Speaking to supply teachers, local authority officers, partner agencies and HMIs, there is an overwhelming agreement that a school’s ethos is tangible - almost from the moment that you enter the car park.

It may be in the state of the school and its grounds, the greeting in reception, or the general demeanour of the pupils in playground or corridors.

Are there displays of work on the walls in classrooms and corridors? Do photographs, trophies and details celebrate school and individual successes in a prominent way? Does the fabric of the building look well cared for?

All of these can form a tick list of “ethos indicators”, of course, and I sometimes wonder if HMIs, rather like the Queen believing the world smells of fresh paint, imagine squads of teachers pasting up each class’s latest work on the classroom walls on a daily basis.

The truth is that, as the correspondent was possibly suggesting, the true measure of ethos certainly cannot be reduced to a check-list. However, this doesn’t devalue its contribution; rather it points out its crucial nature as being something that drives the school’s approach.

At a recent conference, one of our senior pupils was asked baldly: “How would you describe the ethos in your school?” Given there had been no preparation for this, the staff present in the group held their collective breath.

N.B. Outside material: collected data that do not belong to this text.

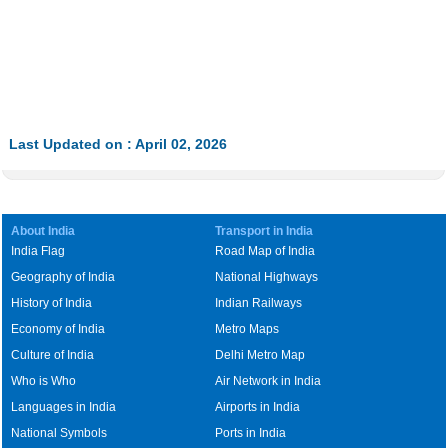
Last Updated on : April 02, 2026
About India
Transport in India
India Flag
Road Map of India
Geography of India
National Highways
History of India
Indian Railways
Economy of India
Metro Maps
Culture of India
Delhi Metro Map
Who is Who
Air Network in India
Languages in India
Airports in India
National Symbols
Ports in India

We needn’t have worried. The answer when it came was better than most of us could have offered.

The pupil replied: “Our ethos is based on mutual respect between staff, pupils and everyone in the school. So, if a pupil behaves in an inappropriate manner, you are more likely to see a teacher explaining why their action is unacceptable in terms of our values, rather than just shouting at them.”

She had it absolutely right. Ethos is about relationships and the values on which they are based; it’s about consistency and the ability to point to the school’s values statement as an operational guide rather than an aspiration.

No, you can’t see it, but that doesn’t mean it doesn’t exist. Like the invisible wind whose reality is seen in the swaying of trees and the billowing of sails, school ethos is seen in the adults and young people who make up the learning community.

As St Andrew’s latest honorary graduate might well have sung: “The answer is blowing in the wind.”